Start of SUPPLIED ENTRIES

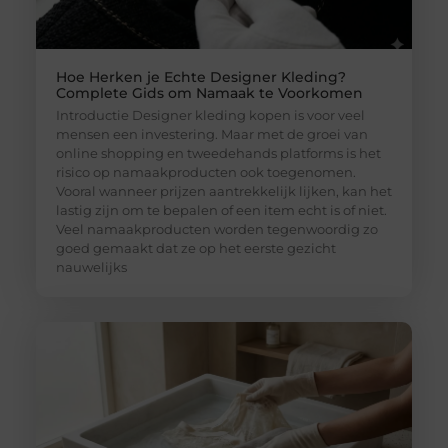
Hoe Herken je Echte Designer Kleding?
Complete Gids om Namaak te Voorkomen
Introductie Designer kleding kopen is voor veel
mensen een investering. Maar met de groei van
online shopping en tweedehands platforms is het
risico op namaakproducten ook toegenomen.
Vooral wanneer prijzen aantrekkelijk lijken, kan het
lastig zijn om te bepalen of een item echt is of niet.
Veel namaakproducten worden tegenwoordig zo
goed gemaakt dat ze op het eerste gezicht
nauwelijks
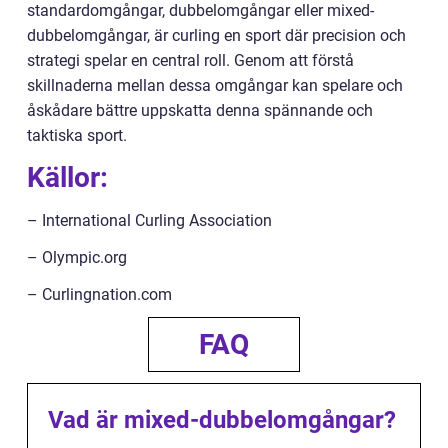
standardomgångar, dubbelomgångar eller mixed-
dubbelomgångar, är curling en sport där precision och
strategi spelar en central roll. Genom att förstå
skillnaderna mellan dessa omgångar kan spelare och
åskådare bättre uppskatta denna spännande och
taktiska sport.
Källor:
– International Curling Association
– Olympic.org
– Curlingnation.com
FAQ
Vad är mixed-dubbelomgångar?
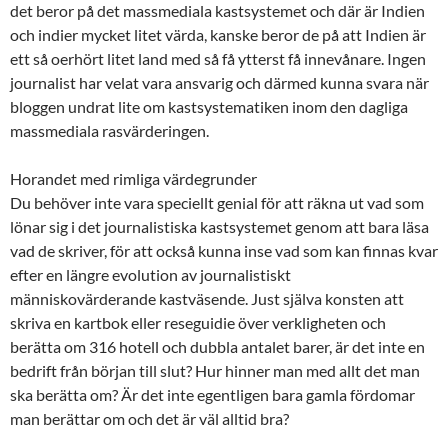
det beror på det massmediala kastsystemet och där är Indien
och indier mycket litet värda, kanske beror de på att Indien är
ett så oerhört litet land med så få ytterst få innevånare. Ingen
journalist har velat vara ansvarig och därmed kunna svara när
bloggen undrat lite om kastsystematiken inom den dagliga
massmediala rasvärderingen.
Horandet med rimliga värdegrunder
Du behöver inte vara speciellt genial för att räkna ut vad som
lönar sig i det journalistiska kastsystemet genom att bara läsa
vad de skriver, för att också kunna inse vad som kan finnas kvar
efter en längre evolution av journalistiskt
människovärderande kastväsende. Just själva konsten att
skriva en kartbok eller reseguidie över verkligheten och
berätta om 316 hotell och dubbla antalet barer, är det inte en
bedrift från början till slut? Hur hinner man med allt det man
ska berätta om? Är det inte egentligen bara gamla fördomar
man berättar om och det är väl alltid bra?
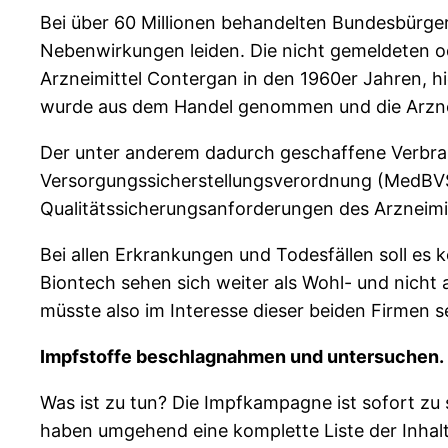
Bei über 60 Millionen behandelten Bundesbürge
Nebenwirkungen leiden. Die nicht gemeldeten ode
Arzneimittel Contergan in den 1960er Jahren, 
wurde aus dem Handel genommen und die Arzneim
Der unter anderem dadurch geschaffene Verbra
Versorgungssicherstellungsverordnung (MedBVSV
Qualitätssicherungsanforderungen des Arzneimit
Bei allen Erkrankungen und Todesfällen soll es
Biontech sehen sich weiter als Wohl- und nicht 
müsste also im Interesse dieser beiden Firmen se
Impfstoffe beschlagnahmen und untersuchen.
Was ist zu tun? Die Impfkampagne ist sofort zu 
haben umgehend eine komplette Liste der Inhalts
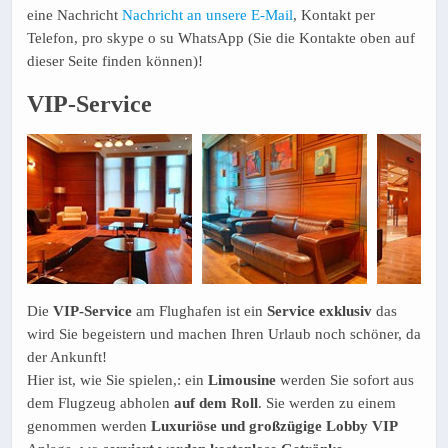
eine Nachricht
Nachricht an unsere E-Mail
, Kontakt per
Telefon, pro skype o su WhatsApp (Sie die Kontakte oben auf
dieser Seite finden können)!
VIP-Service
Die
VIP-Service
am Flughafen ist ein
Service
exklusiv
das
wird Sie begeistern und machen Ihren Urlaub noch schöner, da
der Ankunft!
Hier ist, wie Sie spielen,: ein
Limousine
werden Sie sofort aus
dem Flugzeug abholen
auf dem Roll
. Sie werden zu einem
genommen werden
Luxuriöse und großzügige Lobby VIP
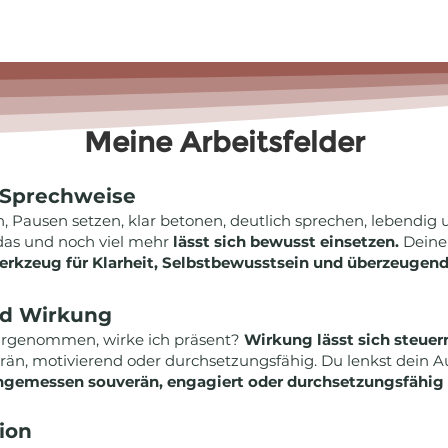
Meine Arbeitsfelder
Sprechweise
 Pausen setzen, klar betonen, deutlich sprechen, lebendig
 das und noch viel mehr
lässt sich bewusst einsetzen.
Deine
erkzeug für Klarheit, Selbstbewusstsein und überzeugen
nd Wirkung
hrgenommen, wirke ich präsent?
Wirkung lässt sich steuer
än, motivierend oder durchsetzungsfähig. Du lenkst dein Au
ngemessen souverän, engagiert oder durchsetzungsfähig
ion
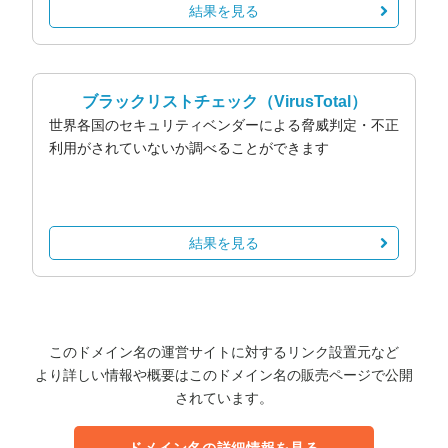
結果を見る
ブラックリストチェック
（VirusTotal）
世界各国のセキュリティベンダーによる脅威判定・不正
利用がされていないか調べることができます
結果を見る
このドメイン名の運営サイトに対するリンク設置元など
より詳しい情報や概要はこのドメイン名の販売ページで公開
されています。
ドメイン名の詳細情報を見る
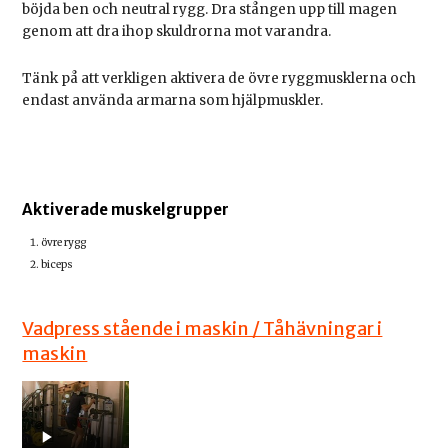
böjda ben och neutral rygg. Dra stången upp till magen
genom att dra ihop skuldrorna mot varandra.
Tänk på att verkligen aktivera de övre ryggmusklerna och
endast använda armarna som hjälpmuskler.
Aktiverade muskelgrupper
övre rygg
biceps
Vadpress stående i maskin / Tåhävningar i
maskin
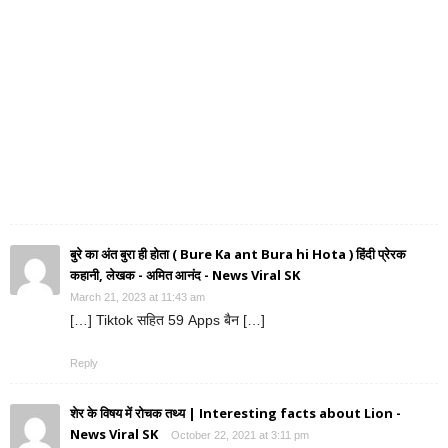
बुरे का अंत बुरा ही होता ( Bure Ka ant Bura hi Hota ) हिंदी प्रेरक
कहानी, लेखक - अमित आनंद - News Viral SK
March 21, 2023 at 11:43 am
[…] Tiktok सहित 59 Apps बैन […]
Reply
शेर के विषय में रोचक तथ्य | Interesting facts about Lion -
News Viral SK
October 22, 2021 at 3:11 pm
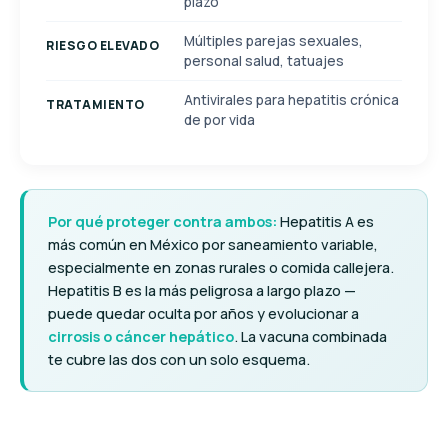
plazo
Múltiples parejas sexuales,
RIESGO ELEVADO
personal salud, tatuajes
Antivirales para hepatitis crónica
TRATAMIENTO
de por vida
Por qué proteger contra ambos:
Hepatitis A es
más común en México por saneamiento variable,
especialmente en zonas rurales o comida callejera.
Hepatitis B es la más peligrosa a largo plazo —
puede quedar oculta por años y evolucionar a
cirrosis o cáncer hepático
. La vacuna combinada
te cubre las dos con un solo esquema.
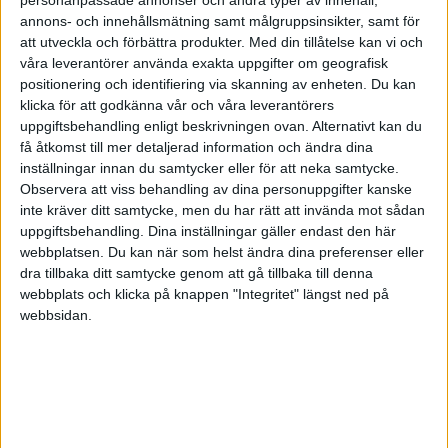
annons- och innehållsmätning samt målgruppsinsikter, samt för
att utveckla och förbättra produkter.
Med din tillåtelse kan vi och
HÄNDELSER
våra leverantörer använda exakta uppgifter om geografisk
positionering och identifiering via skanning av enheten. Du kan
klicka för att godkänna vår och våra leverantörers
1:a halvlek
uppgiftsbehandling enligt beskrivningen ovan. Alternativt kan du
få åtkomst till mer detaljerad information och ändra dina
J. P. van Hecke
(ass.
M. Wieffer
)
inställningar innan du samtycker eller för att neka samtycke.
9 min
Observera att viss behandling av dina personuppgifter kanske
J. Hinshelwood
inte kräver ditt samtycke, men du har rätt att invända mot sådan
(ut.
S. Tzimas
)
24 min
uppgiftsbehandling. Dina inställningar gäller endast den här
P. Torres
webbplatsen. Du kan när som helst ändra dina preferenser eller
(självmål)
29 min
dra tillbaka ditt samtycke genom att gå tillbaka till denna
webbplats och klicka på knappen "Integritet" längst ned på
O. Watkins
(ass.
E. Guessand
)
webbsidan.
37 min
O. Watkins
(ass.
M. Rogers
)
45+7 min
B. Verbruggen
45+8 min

End of SUPPLIED ENTRIES
Start of SUPPLIED ENTRIES

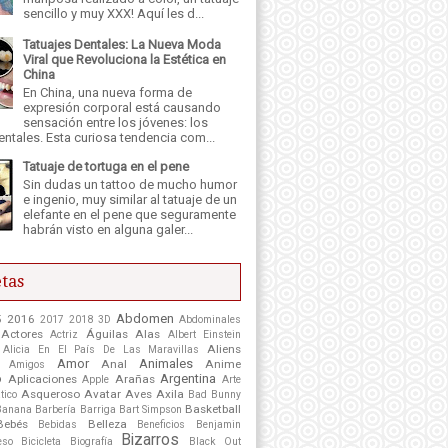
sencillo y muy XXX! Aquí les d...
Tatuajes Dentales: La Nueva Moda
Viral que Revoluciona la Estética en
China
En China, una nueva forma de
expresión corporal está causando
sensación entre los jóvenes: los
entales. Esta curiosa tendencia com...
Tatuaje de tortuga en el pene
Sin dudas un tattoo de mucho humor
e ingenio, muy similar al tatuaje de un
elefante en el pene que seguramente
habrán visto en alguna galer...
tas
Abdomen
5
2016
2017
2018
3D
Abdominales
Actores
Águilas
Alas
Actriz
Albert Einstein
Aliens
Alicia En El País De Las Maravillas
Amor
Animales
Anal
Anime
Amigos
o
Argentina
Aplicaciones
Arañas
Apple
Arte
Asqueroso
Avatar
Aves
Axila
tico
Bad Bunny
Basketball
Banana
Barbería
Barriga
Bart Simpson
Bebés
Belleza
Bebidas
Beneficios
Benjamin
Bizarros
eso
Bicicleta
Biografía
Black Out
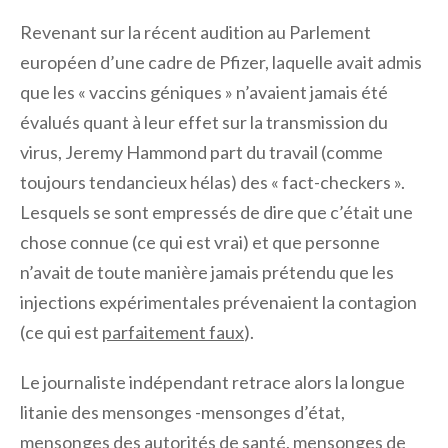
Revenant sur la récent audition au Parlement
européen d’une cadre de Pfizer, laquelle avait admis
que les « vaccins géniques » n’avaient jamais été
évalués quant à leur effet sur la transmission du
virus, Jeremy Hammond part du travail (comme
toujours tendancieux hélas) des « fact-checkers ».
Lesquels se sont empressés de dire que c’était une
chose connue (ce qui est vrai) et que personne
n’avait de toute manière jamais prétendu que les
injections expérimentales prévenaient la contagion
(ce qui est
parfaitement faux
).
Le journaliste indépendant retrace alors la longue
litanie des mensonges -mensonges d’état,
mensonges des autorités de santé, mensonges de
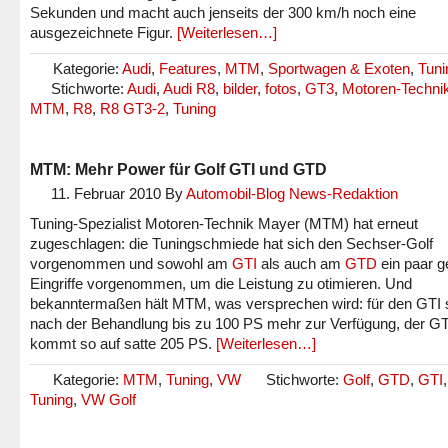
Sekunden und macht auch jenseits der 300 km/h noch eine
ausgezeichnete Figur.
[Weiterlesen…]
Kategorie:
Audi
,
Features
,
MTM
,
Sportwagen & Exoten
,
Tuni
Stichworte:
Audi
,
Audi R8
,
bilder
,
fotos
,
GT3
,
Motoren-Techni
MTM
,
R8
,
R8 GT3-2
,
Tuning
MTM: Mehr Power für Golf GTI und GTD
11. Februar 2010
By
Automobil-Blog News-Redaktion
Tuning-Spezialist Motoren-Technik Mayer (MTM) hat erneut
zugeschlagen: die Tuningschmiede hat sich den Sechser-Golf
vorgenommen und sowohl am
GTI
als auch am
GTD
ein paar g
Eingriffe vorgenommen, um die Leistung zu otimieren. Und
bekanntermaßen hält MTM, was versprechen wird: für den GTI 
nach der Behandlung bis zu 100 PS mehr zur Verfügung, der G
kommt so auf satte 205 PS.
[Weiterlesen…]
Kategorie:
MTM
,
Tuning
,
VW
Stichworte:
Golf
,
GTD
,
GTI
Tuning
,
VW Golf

End of SUPPLIED ENTRIES
Start of SUPPLIED ENTRIES

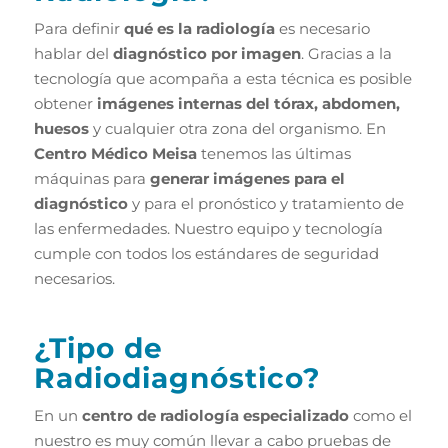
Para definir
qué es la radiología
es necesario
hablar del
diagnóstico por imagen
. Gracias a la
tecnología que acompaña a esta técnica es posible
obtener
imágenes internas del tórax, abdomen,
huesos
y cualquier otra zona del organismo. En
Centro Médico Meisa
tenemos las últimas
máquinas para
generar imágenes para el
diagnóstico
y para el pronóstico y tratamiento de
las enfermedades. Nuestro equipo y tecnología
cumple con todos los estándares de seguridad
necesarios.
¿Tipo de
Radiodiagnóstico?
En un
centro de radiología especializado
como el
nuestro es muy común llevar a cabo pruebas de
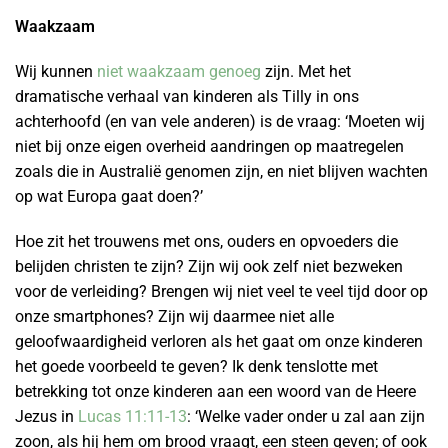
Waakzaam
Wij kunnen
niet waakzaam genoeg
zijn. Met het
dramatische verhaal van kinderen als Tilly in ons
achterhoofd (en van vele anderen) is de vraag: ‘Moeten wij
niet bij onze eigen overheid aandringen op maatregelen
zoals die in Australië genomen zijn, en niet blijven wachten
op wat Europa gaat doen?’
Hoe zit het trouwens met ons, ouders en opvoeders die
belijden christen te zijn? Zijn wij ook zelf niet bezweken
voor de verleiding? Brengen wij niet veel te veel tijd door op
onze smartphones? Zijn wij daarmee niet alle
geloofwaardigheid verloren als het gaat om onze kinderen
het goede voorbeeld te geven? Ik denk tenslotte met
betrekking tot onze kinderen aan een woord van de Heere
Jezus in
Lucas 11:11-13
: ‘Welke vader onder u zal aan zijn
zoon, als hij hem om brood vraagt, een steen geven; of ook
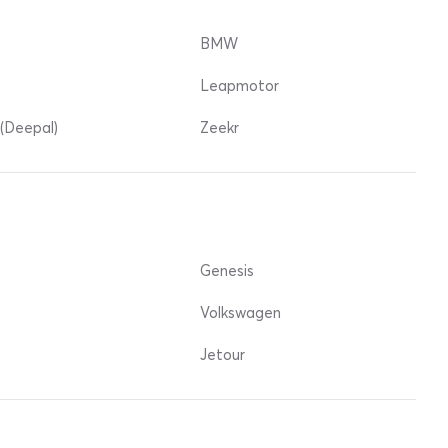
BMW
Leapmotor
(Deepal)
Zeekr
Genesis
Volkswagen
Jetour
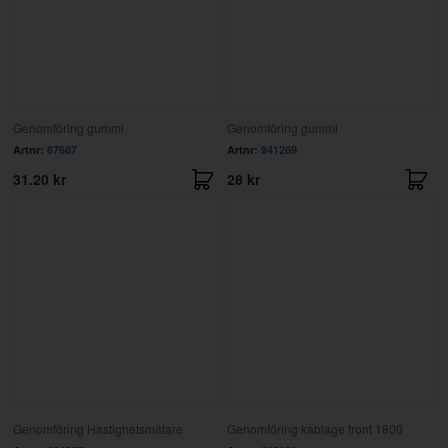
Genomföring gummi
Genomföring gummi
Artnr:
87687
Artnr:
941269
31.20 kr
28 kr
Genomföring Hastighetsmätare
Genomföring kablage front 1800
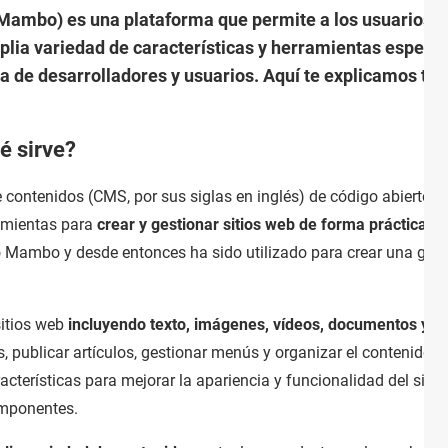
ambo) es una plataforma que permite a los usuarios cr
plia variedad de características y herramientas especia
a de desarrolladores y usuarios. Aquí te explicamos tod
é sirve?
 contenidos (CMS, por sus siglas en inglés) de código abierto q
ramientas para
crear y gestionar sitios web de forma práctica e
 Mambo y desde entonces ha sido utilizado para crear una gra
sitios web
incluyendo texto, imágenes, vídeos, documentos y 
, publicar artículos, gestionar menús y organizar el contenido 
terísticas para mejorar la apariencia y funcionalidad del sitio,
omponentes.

End of SUPPLIED ENTRIES

If a line above holds the string "beror", copy it out.

— ANSWER BOX —
det beror på det massmediala kastsystemet och där är Indien
och indier mycket litet värda, kanske beror de på att Indien är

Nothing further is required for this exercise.